====== EXTRACTED DATA
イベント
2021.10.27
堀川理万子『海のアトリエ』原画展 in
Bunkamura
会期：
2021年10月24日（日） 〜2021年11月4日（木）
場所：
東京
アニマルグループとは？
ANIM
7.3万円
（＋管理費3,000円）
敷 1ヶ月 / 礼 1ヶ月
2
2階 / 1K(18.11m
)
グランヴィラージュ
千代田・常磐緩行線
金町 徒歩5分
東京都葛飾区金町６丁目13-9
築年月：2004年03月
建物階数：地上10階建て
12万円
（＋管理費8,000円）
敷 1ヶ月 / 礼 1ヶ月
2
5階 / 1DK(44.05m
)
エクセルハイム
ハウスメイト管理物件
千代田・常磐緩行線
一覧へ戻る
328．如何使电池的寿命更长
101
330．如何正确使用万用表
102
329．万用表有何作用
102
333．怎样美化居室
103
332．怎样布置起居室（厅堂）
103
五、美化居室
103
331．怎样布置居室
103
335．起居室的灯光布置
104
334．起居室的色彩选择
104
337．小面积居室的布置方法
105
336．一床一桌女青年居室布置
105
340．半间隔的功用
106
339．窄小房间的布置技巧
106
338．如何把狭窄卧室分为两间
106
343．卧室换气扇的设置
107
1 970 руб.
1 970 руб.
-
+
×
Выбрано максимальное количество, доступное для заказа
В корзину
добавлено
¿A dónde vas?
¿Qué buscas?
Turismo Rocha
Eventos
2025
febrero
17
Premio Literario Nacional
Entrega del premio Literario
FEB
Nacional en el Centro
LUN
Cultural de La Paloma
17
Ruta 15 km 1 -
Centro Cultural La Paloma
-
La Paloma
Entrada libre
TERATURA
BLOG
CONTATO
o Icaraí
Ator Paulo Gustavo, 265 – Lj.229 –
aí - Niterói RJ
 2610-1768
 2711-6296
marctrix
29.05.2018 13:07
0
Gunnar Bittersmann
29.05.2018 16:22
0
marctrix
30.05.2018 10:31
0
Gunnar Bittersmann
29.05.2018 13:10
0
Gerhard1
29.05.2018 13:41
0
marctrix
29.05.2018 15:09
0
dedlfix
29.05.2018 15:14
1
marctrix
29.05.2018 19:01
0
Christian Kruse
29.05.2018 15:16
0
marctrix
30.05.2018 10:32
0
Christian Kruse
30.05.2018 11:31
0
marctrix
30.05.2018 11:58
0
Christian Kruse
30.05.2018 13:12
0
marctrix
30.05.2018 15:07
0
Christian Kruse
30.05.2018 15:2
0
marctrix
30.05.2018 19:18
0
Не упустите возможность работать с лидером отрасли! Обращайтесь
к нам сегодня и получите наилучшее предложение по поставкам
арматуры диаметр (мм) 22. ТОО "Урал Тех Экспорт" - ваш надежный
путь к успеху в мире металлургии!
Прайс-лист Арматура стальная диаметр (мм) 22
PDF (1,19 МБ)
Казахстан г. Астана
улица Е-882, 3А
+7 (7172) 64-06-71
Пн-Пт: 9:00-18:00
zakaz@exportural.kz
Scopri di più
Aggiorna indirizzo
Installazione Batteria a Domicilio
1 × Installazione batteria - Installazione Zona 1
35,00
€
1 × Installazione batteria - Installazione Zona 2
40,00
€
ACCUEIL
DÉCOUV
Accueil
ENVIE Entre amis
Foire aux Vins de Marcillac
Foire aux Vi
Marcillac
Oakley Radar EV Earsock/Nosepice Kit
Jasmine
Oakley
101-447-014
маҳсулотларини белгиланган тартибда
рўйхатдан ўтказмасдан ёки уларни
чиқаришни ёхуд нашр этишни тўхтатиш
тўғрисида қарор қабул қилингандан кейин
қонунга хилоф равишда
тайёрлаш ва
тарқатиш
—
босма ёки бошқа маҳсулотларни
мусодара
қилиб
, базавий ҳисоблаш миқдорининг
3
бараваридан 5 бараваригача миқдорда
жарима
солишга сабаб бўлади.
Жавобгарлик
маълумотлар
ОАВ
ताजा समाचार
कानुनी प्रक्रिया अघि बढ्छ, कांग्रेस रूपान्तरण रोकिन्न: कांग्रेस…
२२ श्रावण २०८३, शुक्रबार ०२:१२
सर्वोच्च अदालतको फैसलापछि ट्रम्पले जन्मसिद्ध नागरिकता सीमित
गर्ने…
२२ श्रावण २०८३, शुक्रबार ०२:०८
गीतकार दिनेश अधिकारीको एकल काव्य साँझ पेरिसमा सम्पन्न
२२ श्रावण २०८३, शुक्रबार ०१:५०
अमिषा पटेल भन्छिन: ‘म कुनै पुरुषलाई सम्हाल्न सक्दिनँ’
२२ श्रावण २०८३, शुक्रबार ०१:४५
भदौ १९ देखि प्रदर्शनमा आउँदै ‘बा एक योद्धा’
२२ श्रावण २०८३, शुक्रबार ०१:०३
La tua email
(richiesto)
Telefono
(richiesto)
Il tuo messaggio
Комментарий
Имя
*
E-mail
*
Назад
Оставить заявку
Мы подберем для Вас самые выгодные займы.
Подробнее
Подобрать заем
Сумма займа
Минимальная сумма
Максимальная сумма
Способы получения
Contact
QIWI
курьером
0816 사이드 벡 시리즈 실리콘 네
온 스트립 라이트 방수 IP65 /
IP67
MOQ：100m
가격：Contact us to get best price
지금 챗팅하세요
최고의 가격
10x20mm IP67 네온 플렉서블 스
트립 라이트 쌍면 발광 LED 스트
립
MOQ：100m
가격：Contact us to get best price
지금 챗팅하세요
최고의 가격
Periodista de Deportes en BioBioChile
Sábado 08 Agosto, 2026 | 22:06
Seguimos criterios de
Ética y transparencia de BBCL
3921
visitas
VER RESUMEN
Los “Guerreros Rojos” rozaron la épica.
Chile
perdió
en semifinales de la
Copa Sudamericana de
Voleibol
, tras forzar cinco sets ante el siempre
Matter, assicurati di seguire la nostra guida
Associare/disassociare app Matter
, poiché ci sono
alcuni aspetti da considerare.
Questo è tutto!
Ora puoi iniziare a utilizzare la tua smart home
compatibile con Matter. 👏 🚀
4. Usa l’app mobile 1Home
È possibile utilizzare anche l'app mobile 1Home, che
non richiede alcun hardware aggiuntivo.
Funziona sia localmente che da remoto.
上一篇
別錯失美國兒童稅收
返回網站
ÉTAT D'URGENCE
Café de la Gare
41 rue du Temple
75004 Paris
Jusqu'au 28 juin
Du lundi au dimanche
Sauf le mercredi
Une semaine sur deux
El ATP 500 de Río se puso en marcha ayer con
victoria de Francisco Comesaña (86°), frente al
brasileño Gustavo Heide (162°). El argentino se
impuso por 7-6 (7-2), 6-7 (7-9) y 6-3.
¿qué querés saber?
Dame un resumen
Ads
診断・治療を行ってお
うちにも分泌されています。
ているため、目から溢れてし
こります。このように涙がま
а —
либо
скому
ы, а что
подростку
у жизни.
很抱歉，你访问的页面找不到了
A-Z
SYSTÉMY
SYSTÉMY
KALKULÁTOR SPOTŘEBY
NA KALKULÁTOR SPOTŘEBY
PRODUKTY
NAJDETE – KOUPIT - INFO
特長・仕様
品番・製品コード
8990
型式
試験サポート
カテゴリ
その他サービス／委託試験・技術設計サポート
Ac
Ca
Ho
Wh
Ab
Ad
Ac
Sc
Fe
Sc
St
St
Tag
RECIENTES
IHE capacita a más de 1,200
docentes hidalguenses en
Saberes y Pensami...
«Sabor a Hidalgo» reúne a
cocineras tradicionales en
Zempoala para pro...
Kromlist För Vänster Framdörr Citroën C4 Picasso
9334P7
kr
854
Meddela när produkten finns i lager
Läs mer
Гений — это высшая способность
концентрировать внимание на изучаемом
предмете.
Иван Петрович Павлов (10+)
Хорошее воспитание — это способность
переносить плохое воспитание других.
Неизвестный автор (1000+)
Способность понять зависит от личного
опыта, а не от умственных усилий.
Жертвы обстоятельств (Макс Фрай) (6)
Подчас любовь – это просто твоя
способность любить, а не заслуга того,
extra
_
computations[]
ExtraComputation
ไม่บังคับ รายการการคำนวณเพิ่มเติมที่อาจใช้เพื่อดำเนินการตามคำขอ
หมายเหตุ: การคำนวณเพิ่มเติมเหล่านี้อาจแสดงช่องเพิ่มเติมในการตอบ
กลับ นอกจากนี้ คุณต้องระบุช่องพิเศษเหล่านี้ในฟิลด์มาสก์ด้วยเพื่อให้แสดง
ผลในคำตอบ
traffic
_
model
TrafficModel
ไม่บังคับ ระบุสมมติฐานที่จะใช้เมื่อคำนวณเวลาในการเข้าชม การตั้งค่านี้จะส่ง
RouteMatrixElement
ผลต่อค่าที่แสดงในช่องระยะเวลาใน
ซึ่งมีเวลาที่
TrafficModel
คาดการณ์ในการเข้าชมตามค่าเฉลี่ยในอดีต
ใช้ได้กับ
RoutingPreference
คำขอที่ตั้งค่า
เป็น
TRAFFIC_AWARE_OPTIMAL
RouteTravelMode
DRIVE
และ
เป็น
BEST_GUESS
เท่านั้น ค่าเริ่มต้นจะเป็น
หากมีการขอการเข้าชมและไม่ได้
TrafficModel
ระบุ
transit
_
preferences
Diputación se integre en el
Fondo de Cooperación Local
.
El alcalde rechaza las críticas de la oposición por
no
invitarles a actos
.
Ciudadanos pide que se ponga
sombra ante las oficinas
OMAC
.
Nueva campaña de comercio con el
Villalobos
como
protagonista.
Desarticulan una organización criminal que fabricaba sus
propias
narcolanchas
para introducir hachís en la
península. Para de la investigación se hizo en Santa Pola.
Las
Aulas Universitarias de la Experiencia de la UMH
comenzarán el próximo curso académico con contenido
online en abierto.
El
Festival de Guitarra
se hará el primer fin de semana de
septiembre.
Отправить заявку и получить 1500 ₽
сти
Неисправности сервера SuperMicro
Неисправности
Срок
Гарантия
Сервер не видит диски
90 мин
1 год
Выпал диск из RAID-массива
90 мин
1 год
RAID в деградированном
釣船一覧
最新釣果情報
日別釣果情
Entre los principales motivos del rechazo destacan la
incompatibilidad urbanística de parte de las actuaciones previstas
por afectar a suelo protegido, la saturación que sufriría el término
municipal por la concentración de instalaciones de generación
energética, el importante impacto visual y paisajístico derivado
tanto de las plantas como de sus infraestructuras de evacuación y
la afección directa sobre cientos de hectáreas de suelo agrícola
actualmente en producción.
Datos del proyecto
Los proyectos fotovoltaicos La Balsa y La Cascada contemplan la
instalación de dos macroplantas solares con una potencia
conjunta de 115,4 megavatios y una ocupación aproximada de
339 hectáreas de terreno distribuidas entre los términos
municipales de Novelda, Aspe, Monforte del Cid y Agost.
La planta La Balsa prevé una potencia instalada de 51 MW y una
============
Rewrite the records from their beginning through the line containing "PDF (1,19 МБ)", changing every "Christian Kruse" to "Christian K." and leaving everything else the same.

— RESULT OF THE TASK —
イベント
2021.10.27
堀川理万子『海のアトリエ』原画展 in
Bunkamura
会期：
2021年10月24日（日） 〜2021年11月4日（木）
場所：
東京
アニマルグループとは？
ANIM
7.3万円
（＋管理費3,000円）
敷 1ヶ月 / 礼 1ヶ月
2
2階 / 1K(18.11m
)
グランヴィラージュ
千代田・常磐緩行線
金町 徒歩5分
東京都葛飾区金町６丁目13-9
築年月：2004年03月
建物階数：地上10階建て
12万円
（＋管理費8,000円）
敷 1ヶ月 / 礼 1ヶ月
2
5階 / 1DK(44.05m
)
エクセルハイム
ハウスメイト管理物件
千代田・常磐緩行線
一覧へ戻る
328．如何使电池的寿命更长
101
330．如何正确使用万用表
102
329．万用表有何作用
102
333．怎样美化居室
103
332．怎样布置起居室（厅堂）
103
五、美化居室
103
331．怎样布置居室
103
335．起居室的灯光布置
104
334．起居室的色彩选择
104
337．小面积居室的布置方法
105
336．一床一桌女青年居室布置
105
340．半间隔的功用
106
339．窄小房间的布置技巧
106
338．如何把狭窄卧室分为两间
106
343．卧室换气扇的设置
107
1 970 руб.
1 970 руб.
-
+
×
Выбрано максимальное количество, доступное для заказа
В корзину
добавлено
¿A dónde vas?
¿Qué buscas?
Turismo Rocha
Eventos
2025
febrero
17
Premio Literario Nacional
Entrega del premio Literario
FEB
Nacional en el Centro
LUN
Cultural de La Paloma
17
Ruta 15 km 1 -
Centro Cultural La Paloma
-
La Paloma
Entrada libre
TERATURA
BLOG
CONTATO
o Icaraí
Ator Paulo Gustavo, 265 – Lj.229 –
aí - Niterói RJ
 2610-1768
 2711-6296
marctrix
29.05.2018 13:07
0
Gunnar Bittersmann
29.05.2018 16:22
0
marctrix
30.05.2018 10:31
0
Gunnar Bittersmann
29.05.2018 13:10
0
Gerhard1
29.05.2018 13:41
0
marctrix
29.05.2018 15:09
0
dedlfix
29.05.2018 15:14
1
marctrix
29.05.2018 19:01
0
Christian K.
29.05.2018 15:16
0
marctrix
30.05.2018 10:32
0
Christian K.
30.05.2018 11:31
0
marctrix
30.05.2018 11:58
0
Christian K.
30.05.2018 13:12
0
marctrix
30.05.2018 15:07
0
Christian K.
30.05.2018 15:2
0
marctrix
30.05.2018 19:18
0
Не упустите возможность работать с лидером отрасли! Обращайтесь
к нам сегодня и получите наилучшее предложение по поставкам
арматуры диаметр (мм) 22. ТОО "Урал Тех Экспорт" - ваш надежный
путь к успеху в мире металлургии!
Прайс-лист Арматура стальная диаметр (мм) 22
PDF (1,19 МБ)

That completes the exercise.